**Abstract: **Wet tropospheric component and clock phase variations are the most important factors that limit the accuracy of the geodetic VLBI products. These fast fluctuations can be introduced into the parametric model as a correlated stochastic noise and treated in a special way using the least square collocation method (LSCM). An a-priori covariance function is used to construct the non-diagonal covariance matrix. We have developed a procedure to calculate the wet troposphere delay and the clock offset for each observation epoch. The wet troposphere delays calculated by the LSCM are in perfect agreement with the water vapour radiometer (WVR) data, within the uncertainty of 2-3 mm. This information is then incorporated into the NGS data file and used in the second iteration. As a result, the procedure for analysing the VLBI data becomes simpler and faster, since the remaining observational error is Gaussian, and the matrix of the observational covariance can be treated as diagonal. For the calibrated VLBI data, the simple LSQ method (without breaking the 24-hour experiment into small bins) is applied, followed by a reduction in the number of estimated parameters. All VLBI data between 1993 and 2023 were processed with pre-calibrated tropospheric and clock delays. The result was tested with two independent software packages, OCCAM and VieVS, and showed a good efficiency with respect to the traditional approach. The accuracy of the estimates reaches: 1 mm for VLBI site positions, 3 μs for UT1-UTC values, 40 mas for X- and Y-pole components. A 30-year set of geodetic VLBI observations was processed with self-calibration of the wet troposphere delay and gradients along with reference clock offset variations. The formal accuracy of all astrometric parameters is improved by a factor of three with respect to the standard solution. We analyzed more than 15 million group delays and provided high precision coordinates of 5428 radio sources with the best formal positional error of a few μas.

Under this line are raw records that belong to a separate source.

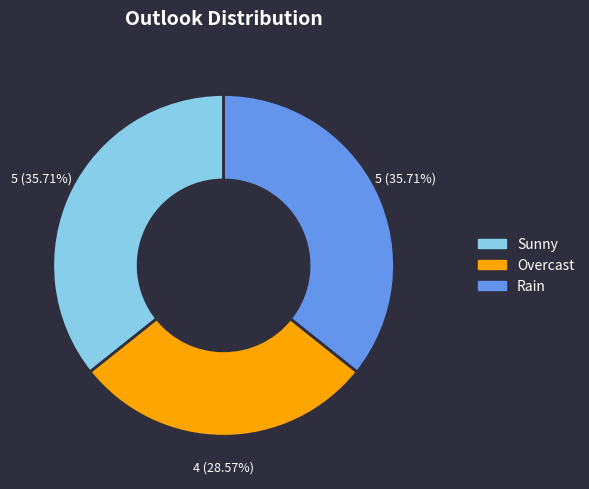

What portion of the pie excludes Rain?

64.3%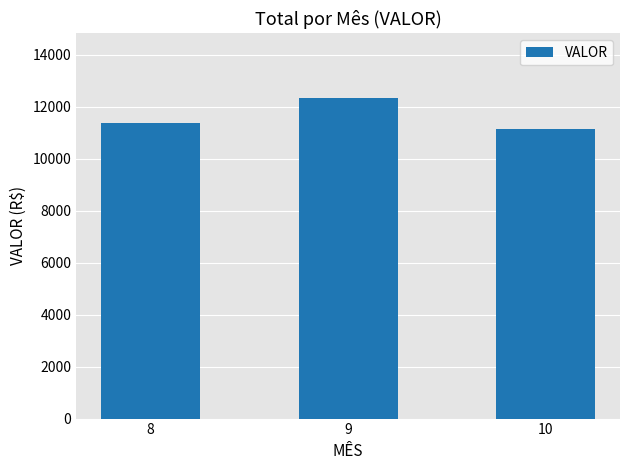

What is the value of the 1st bar from the left?

11380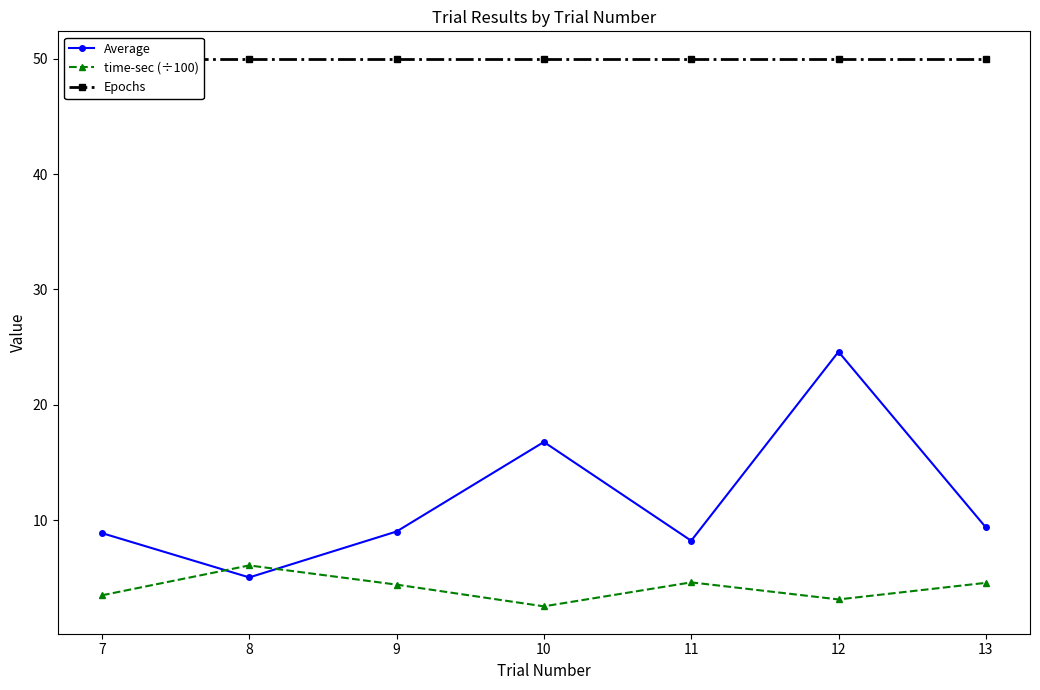

How many values in the time-sec (÷100) series are below 4?

3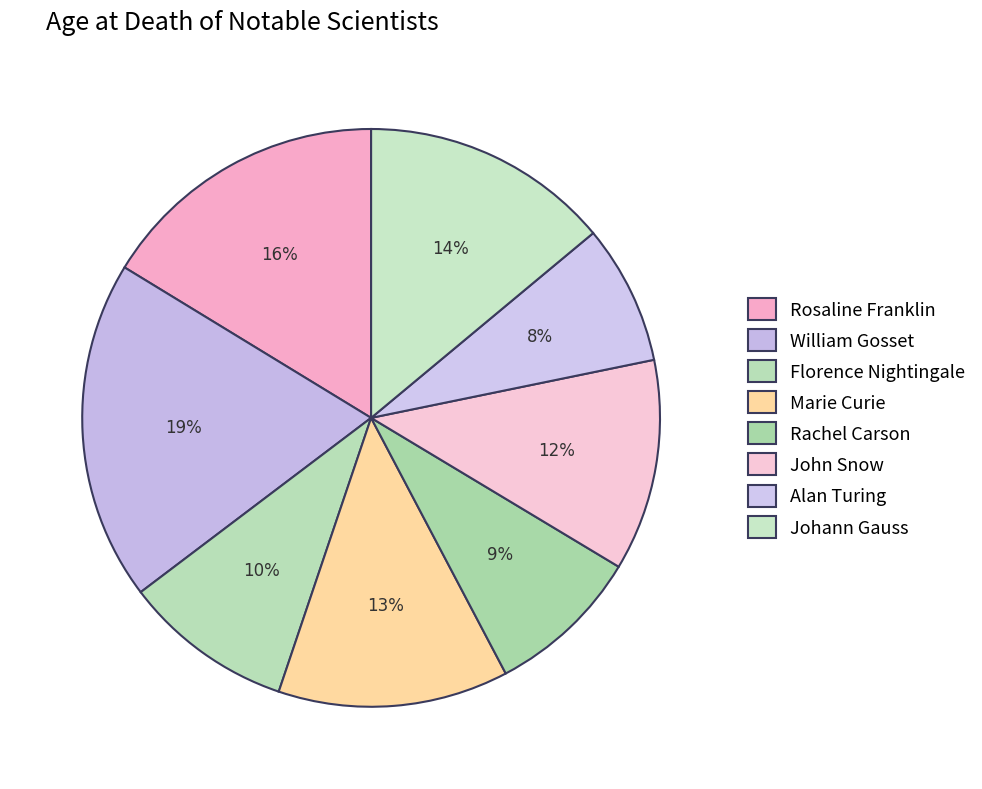

Which slice is the largest?

William Gosset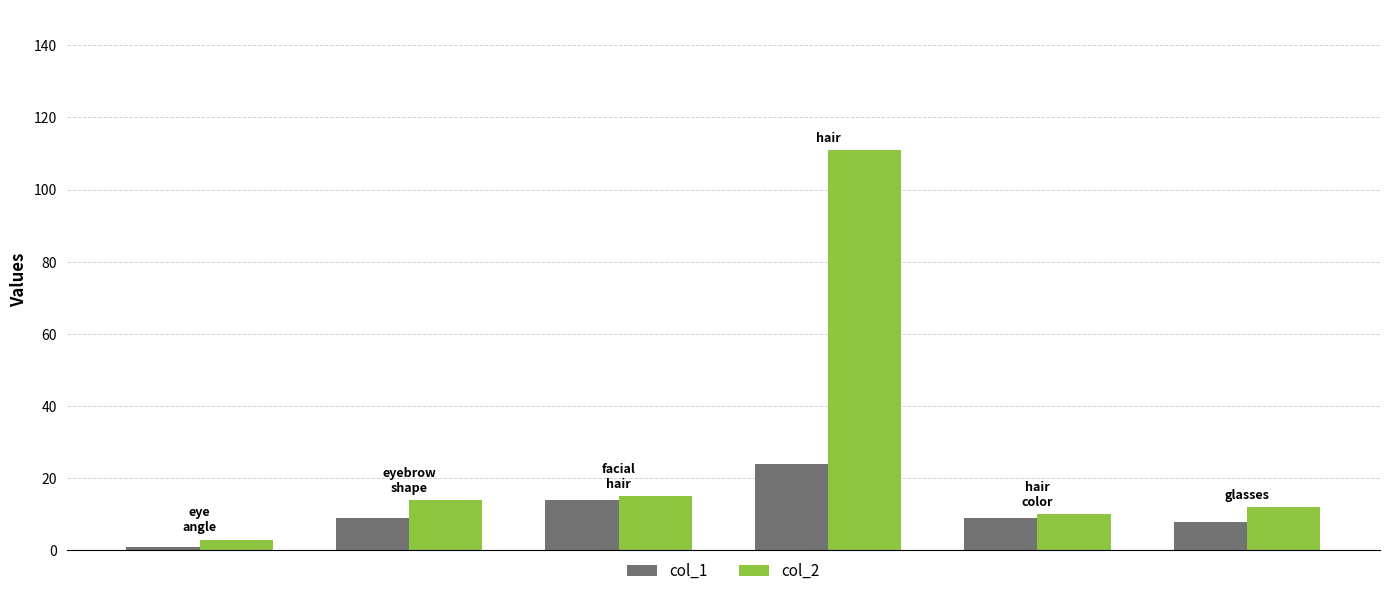

Which series has the widest spread of values?

col_2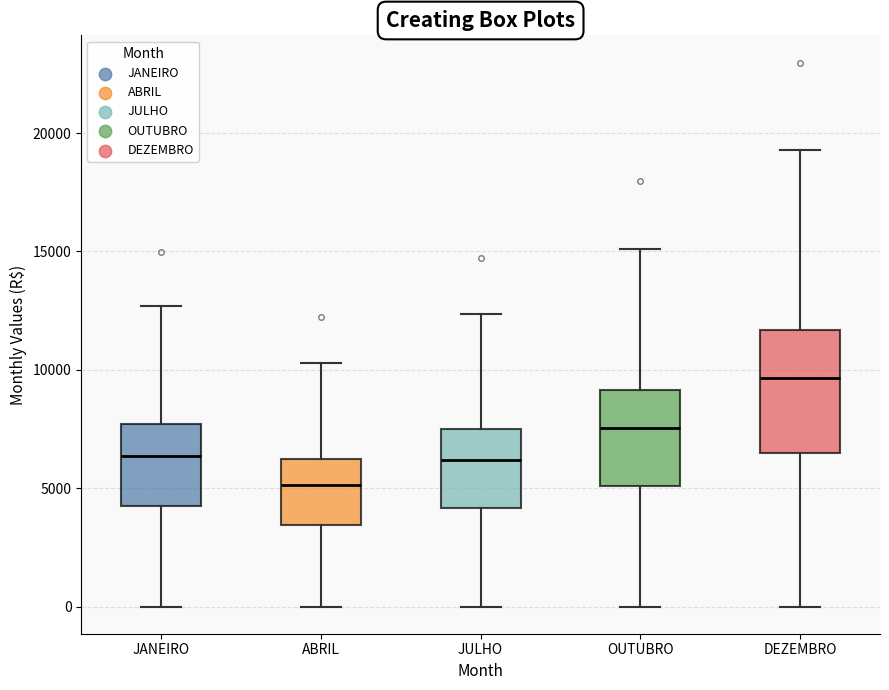

Which box's median line is the lowest?

ABRIL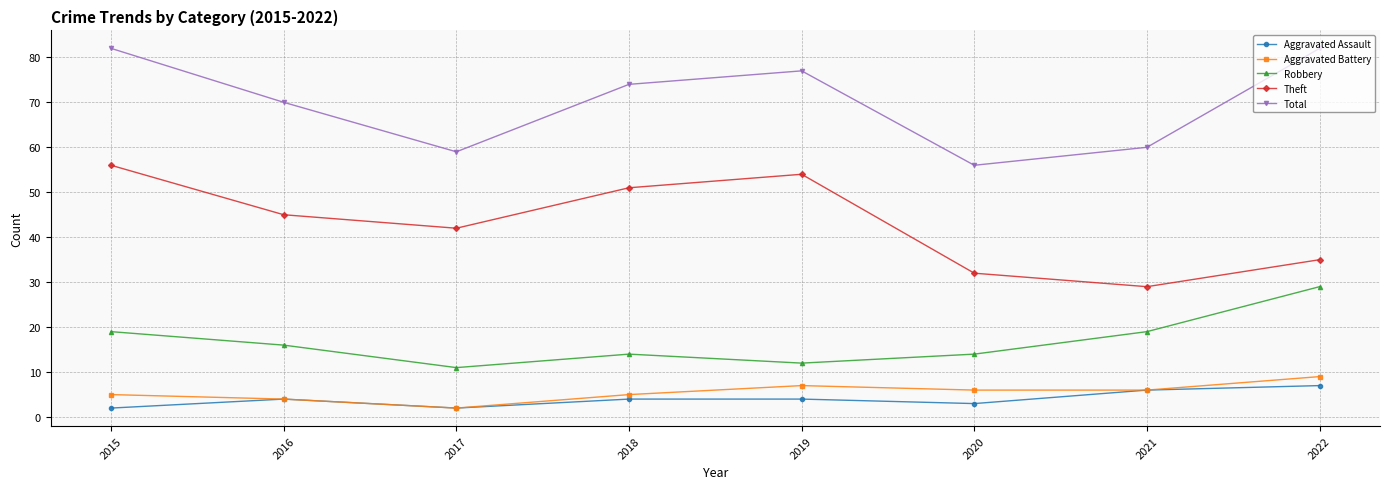

What is the difference between the Robbery values at 2019 and 2015?

7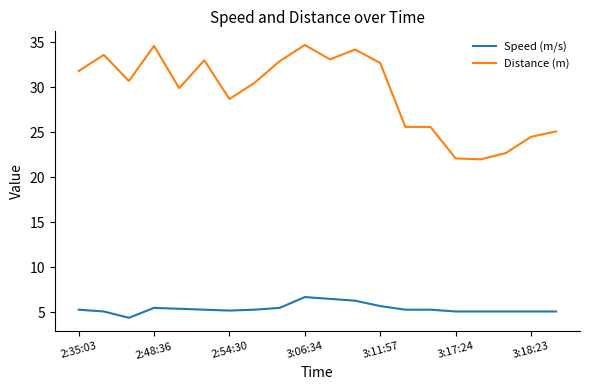

Which series has the largest range (max minus min)?

Distance (m)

**Bio:**Dr. Oleg Titov got his Bachelor's degree from St. Petersburg University in 1991, followed by a period of work at the Institute of Applied Astronomy in Saint-Petersburg, Russia, from 1991 to 1997. During this time, Dr. Titov also achieved his PhD in 1996. His academic prowess was further recognized when he was appointed as an Assistant Professor at Saint-Petersburg University from 1997 to 2001. Dr. Titov's expertise and dedication to his field led him to Geoscience Australia in Canberra, Australia, where he has been serving as a VLBI (Very Long Baseline Interferometry) Scientist since 2001.